Nine children have been given discipline up to and including long-term suspension, said Theresa Martin, spokeswoman for the Ware County school system. She would not be more specific but said none of the children had been back to school since the case came to light.

The purported target is a veteran educator who teaches third-grade students with learning disabilities, including attention deficit disorder, delayed development and hyperactivity, friends and parents said.

The scheme involved a division of roles, Tanner said. One child's job was to cover windows so no one could see outside, he said. Another was supposed to clean up after the attack.

"We're not sure at this point in the investigation how many of the students actually knew the intent was to hurt the teacher," Tanner said.

He said the teacher told detectives the children involved weren't known as troublemakers.

"You can't dismiss it," Tanner said. "But because they are kids, they may have thought this was like a cartoon -- we do whatever and then she stands up and she's OK. That's a hard call."

The parents of the students have cooperated with investigators, who aren't allowed to question the children without their parents' or guardians' consent, he said. Authorities have withheld the children's names.

Martin told The Florida Times-Union of Jacksonville, Fla., that administrators would follow school system policy and state law in disciplining the students.

"From what I understand, they were considered pretty good kids," Martin said. "But we have to take this seriously, whether they were serious or not about carrying this through, and that's what we did."

Four mothers of other third-grade students at Center Elementary called for the immediate expulsion of the suspected plotters.
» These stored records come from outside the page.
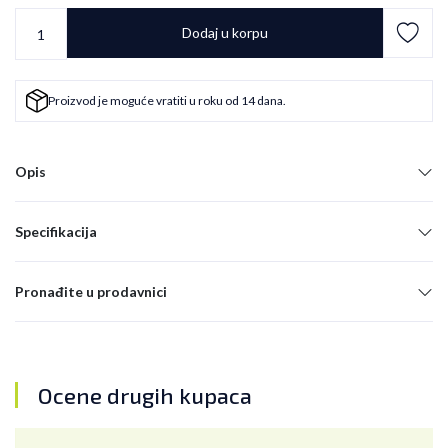
Dodaj u korpu
Proizvod je moguće vratiti u roku od 14 dana.
Opis
Specifikacija
Pronađite u prodavnici
Ocene drugih kupaca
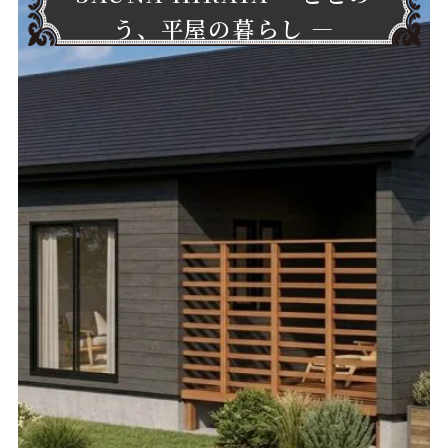
う、平屋の暮らし ―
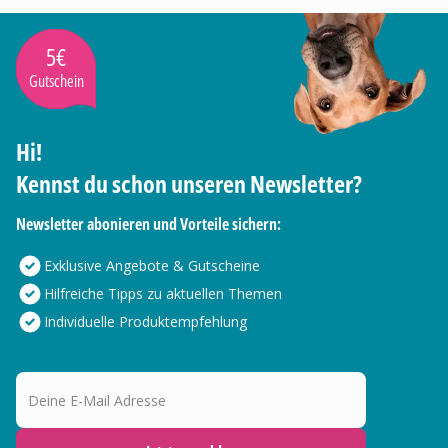
5€
Gutschein
Hi!
Kennst du schon unseren Newsletter?
Newsletter abonieren und Vorteile sichern:
Exklusive Angebote & Gutscheine
Hilfreiche Tipps zu aktuellen Themen
Individuelle Produktempfehlung
Deine E-Mail Adresse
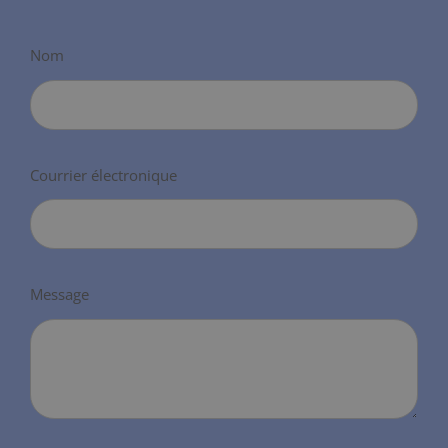
Nom
Courrier électronique
Message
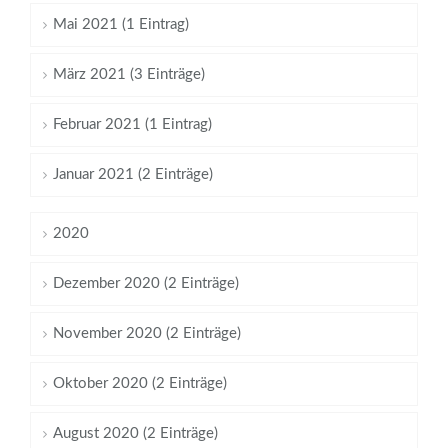
Mai 2021 (1 Eintrag)
März 2021 (3 Einträge)
Februar 2021 (1 Eintrag)
Januar 2021 (2 Einträge)
2020
Dezember 2020 (2 Einträge)
November 2020 (2 Einträge)
Oktober 2020 (2 Einträge)
August 2020 (2 Einträge)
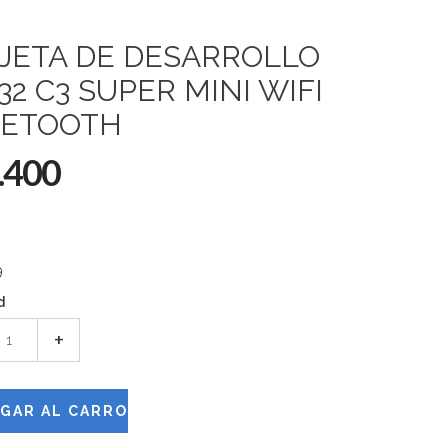
JETA DE DESARROLLO
32 C3 SUPER MINI WIFI
UETOOTH
.400
9
d
+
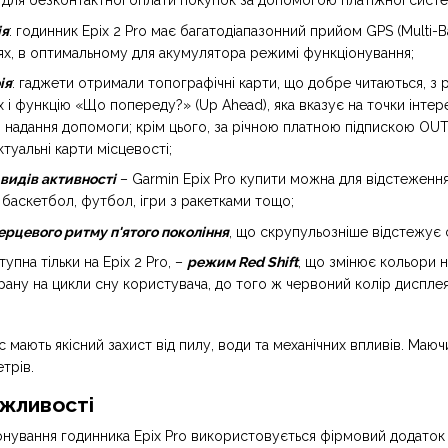
для безконтактної оплати покупок за допомогою платіжної систе
ія
: годинник Epix 2 Pro має багатодіапазонний прийом GPS (Multi-
ях, в оптимальному для акумулятора режимі функціонування;
ія
: гаджети отримали топографічні карти, що добре читаються, з 
 і функцію «Що попереду?» (Up Ahead), яка вказує на точки інтер
и надання допомоги; крім цього, за річною платною підпискою 
туальні карти місцевості;
видів активності
– Garmin Epix Pro купити можна для відстеження 
 баскетбол, футбол, ігри з ракетками тощо;
рцевого ритму п'ятого покоління
, що скрупульозніше відстежує 
упна тільки на Epix 2 Pro, –
режим Red Shift
, що змінює кольори н
ану на цикли сну користувача, до того ж червоний колір диспле
ікс мають якісний захист від пилу, води та механічних впливів. М
трів.
ожливості
нування годинника Epix Pro використовується фірмовий додаток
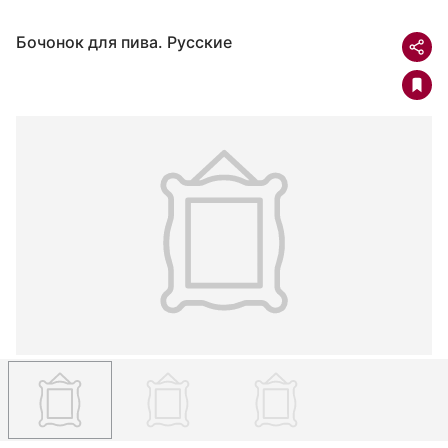
Бочонок для пива. Русские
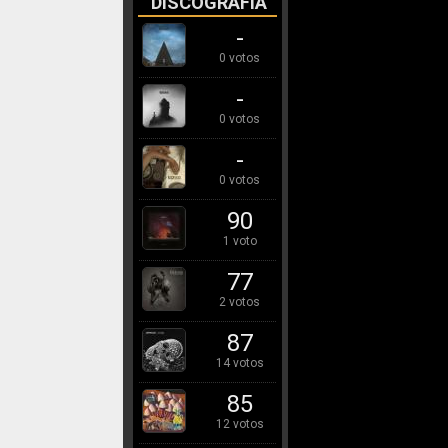
DISCOGRAFÍA
-
0 votos
-
0 votos
-
0 votos
90
1 voto
77
2 votos
87
14 votos
85
12 votos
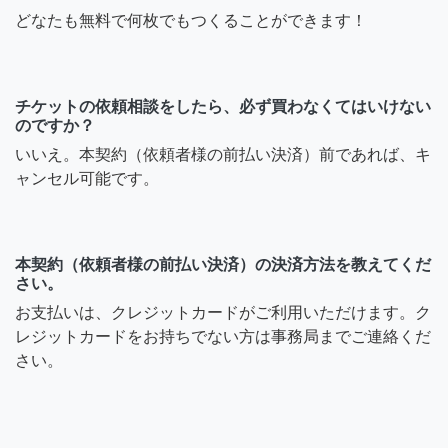
どなたも無料で何枚でもつくることができます！
チケットの依頼相談をしたら、必ず買わなくてはいけない
のですか？
いいえ。本契約（依頼者様の前払い決済）前であれば、キ
ャンセル可能です。
本契約（依頼者様の前払い決済）の決済方法を教えてくだ
さい。
お支払いは、クレジットカードがご利用いただけます。ク
レジットカードをお持ちでない方は事務局までご連絡くだ
さい。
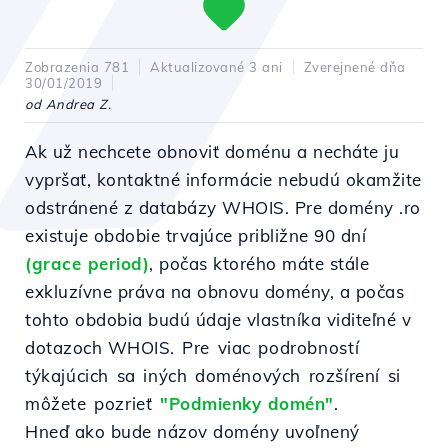
Zobrazenia 781
Aktualizované 3 ani
Zverejnené dňa
30/01/2019
od Andrea Z.
Ak už nechcete obnoviť doménu a necháte ju
vypršať, kontaktné informácie nebudú okamžite
odstránené z databázy WHOIS.
Pre domény .ro
existuje obdobie trvajúce približne 90 dní
(grace period)
, počas ktorého máte stále
exkluzívne práva na obnovu domény, a počas
tohto obdobia budú údaje vlastníka viditeľné v
dotazoch WHOIS.
Pre viac podrobností
týkajúcich sa iných doménových rozšírení si
môžete pozrieť
"Podmienky domén"
.
Hneď ako bude názov domény uvoľnený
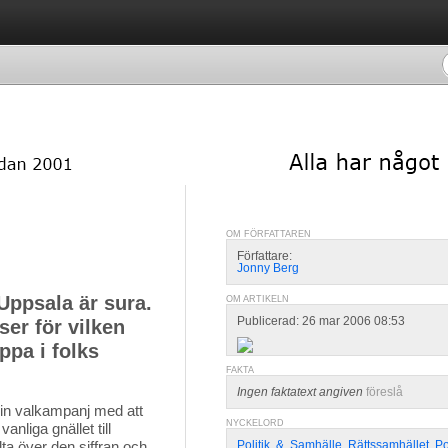
OM FÖRFATTAREN
Författare:
Jonny Berg
Uppsala är sura.
OM ARTIKELN
Publicerad: 26 mar 2006 08:53
ser för vilken
ppa i folks
FAKTA
Ingen faktatext angiven
föreslå
in valkampanj med att 
NYCKELORD
nliga gnället till
lta över den siffran och
Politik
,
&
,
Samhälle
,
Rättssamhället
,
Po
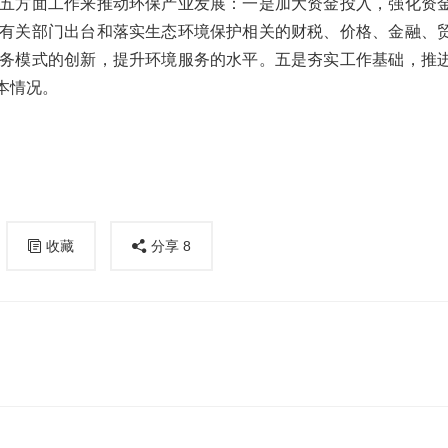
五方面工作来推动环保产业发展：一是加大资金投入，强化资
有关部门出台和落实生态环境保护相关的财税、价格、金融、
务模式的创新，提升环境服务的水平。五是夯实工作基础，推
本情况。
收藏
分享
8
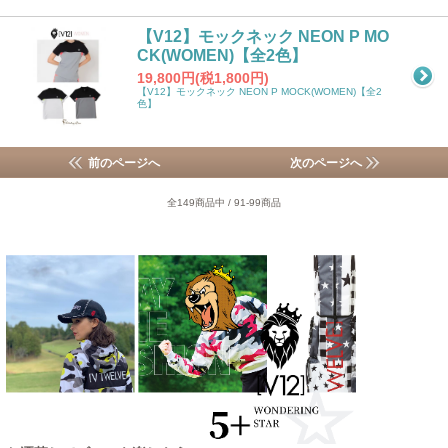
【V12】モックネック NEON P MO
CK(WOMEN)【全2色】
19,800円(税1,800円)
【V12】モックネック NEON P MOCK(WOMEN)【全2
色】
前のページへ
次のページへ
全149商品中 / 91-99商品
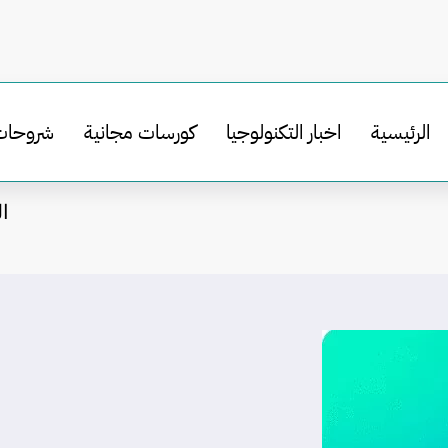
الرئيسية
اخبار التكنولوجيا
كورسات مجانية
شروحات
ال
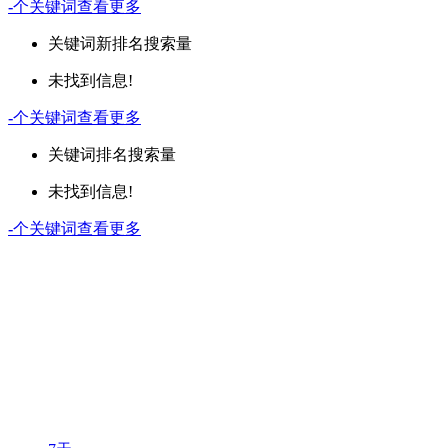
-
个关键词
查看更多
关键词
新排名
搜索量
未找到信息!
-
个关键词
查看更多
关键词
排名
搜索量
未找到信息!
-
个关键词
查看更多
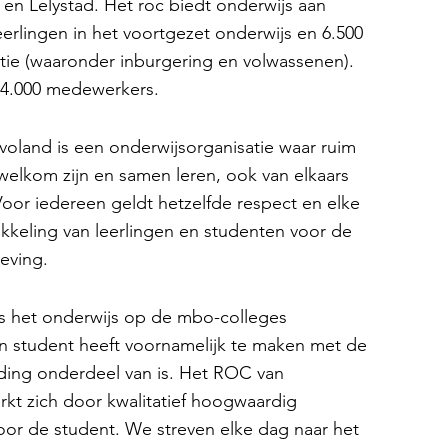
en Lelystad. Het roc biedt onderwijs aan
erlingen in het voortgezet onderwijs en 6.500
ie (waaronder inburgering en volwassenen).
a. 4.000 medewerkers.
land is een onderwijsorganisatie waar ruim
 welkom zijn en samen leren, ook van elkaars
oor iedereen geldt hetzelfde respect en elke
ikkeling van leerlingen en studenten voor de
eving.
s het onderwijs op de mbo-colleges
en student heeft voornamelijk te maken met de
eiding onderdeel van is. Het ROC van
kt zich door kwalitatief hoogwaardig
oor de student. We streven elke dag naar het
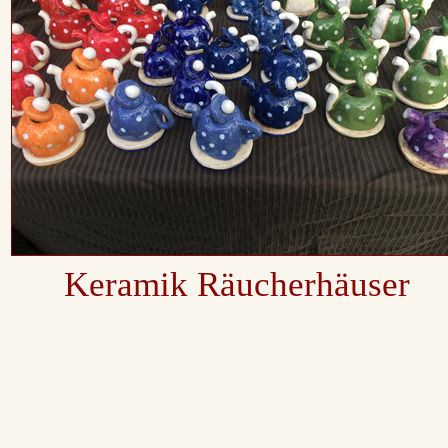
Keramik Räucherhäuser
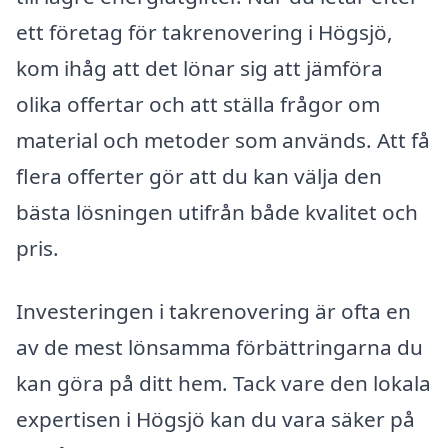
ett företag för takrenovering i Högsjö,
kom ihåg att det lönar sig att jämföra
olika offertar och att ställa frågor om
material och metoder som används. Att få
flera offerter gör att du kan välja den
bästa lösningen utifrån både kvalitet och
pris.
Investeringen i takrenovering är ofta en
av de mest lönsamma förbättringarna du
kan göra på ditt hem. Tack vare den lokala
expertisen i Högsjö kan du vara säker på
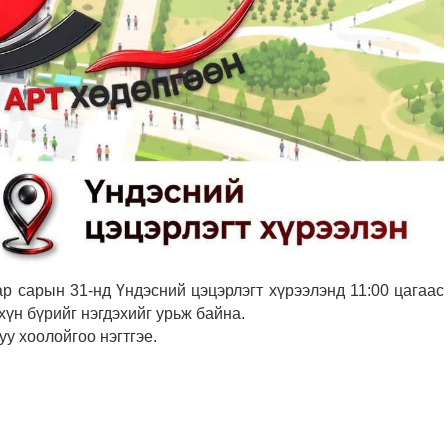
р сарын 31-нд Үндэсний цэцэрлэгт хүрээлэнд 11:00 цагаас
хүн бүрийг нэгдэхийг урьж байна.
уу хоолойгоо нэгтгэе.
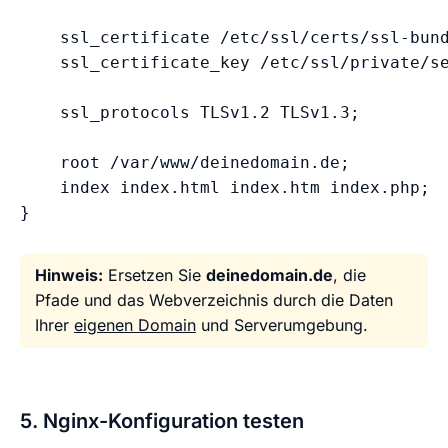
    ssl_certificate /etc/ssl/certs/ssl-bund
    ssl_certificate_key /etc/ssl/private/se
    ssl_protocols TLSv1.2 TLSv1.3;

    root /var/www/deinedomain.de;

    index index.html index.htm index.php;

}
Hinweis:
Ersetzen Sie
deinedomain.de
, die
Pfade und das Webverzeichnis durch die Daten
Ihrer
eigenen Domain
und Serverumgebung.
5. Nginx-Konfiguration testen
Stacy Carter and Deana Hiott both cited school system policy stating that any student who brings "anything reasonably considered to be a weapon" is to be expelled for at least the remainder of the school year.


"We don't want our children around them," Carter told the Times-Union. "The one with the knife could have stabbed my child or someone else's child at lunch or out on the playground."

"This is an isolated incident, an aberration. ... We have good kids," Center Principal Angie Coleman told the newspaper.

cuervo72
04-02-2008, 08:14 PM
Had that happened to me in high school, I'd have wanted to take a long nap.